Review and Address PR Comments
Step 1: Find the PR
If $ARGUMENTS is provided, use that as the PR number. Otherwise, detect the PR for the current branch:
gh pr list --head $(git branch --show-current) --json number,title,url --jq '.[0]'
If no PR is found, tell the user and stop.
Step 2: Fetch all review comments
Fetch the full set of review comments (not issue-level comments):
gh api repos/{owner}/{repo}/pulls/{number}/comments
Also fetch the review summaries:
gh api repos/{owner}/{repo}/pulls/{number}/reviews
Deduplicate comments that appear multiple times (bots sometimes post the same finding under different IDs). Group by the actual issue being raised, not by comment ID.
Step 3: Triage and plan
For each unique issue raised in the comments:
- •Check if already addressed - Read the current code at the referenced location. If a prior commit already fixed it, note it as "already resolved".
- •Assess validity - Determine if the comment identifies a real problem or is a false positive. Be honest about false positives but explain why.
- •Classify severity - Critical (security/data loss), High (bugs/broken behavior), Medium (correctness/robustness), Low (style/naming/nits).
- •Plan the fix - For each valid unresolved issue, describe the specific code change needed.
Present the plan as a table to the user:
| # | Issue | File:Line | Severity | Status | Planned Fix |
|---|
Wait for user confirmation before proceeding to implementation.
Step 4: Implement fixes
After user confirms:
- •Implement each fix in the plan.
- •Run the project's build/lint/test cycle to verify nothing breaks.
- •Commit with a descriptive message referencing the PR review.
- •Push to the branch.
Step 5: Reply to comments
For each comment addressed, reply on the PR with a short message stating what was fixed and the commit SHA. For false positives or already-resolved items, reply explaining why no change was needed.
Rules
- •Never guess at code you haven't read.

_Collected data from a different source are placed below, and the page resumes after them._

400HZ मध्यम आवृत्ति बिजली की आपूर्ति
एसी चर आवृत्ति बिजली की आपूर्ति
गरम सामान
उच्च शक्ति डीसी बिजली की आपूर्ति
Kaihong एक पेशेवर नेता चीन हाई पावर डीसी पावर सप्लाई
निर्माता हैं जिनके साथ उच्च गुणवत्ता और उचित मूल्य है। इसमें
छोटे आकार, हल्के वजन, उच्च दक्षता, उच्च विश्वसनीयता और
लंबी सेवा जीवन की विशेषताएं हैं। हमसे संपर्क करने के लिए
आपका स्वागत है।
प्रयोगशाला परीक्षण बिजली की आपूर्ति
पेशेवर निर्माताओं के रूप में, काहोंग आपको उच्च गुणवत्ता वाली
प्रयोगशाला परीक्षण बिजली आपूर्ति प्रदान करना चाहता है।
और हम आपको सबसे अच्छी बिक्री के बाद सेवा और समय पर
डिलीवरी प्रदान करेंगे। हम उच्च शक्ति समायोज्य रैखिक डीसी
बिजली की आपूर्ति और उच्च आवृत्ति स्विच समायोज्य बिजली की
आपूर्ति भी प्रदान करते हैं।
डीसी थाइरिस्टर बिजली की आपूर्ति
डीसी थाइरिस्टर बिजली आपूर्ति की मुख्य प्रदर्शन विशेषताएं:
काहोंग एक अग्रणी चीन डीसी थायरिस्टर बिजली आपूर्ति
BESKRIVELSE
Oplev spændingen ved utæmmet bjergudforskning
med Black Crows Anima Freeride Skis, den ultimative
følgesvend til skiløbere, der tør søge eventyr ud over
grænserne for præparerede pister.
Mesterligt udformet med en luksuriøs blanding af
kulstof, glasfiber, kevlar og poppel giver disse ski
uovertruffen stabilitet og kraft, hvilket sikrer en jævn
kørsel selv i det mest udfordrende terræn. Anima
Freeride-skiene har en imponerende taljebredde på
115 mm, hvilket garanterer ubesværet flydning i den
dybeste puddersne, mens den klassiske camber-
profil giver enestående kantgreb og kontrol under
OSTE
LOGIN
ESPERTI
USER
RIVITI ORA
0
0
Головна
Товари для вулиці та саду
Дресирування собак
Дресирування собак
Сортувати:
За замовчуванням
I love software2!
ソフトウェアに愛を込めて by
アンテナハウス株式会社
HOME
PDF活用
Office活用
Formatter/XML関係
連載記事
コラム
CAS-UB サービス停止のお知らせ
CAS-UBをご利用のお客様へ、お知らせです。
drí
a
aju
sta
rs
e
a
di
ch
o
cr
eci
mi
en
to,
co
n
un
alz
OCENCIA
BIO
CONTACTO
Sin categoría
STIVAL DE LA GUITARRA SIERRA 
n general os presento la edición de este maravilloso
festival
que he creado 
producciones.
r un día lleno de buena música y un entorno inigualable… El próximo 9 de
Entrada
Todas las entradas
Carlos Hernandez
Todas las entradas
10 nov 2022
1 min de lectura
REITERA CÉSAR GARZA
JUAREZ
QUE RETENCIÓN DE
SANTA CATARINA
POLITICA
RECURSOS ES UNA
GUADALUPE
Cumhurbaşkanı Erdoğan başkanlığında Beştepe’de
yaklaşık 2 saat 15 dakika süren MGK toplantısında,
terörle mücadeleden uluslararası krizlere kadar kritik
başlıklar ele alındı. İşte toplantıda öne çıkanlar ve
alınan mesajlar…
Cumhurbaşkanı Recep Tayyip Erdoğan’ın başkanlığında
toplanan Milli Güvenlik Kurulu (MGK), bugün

Always read the referenced file and line before assessing a comment.
- •Group duplicate comments (same issue reported by multiple bots) and reply to all of them.
- •Do not make changes beyond what the review comments ask for. Stay focused.
- •If a comment suggests a change you disagree with, present your reasoning to the user during the planning phase rather than silently ignoring it.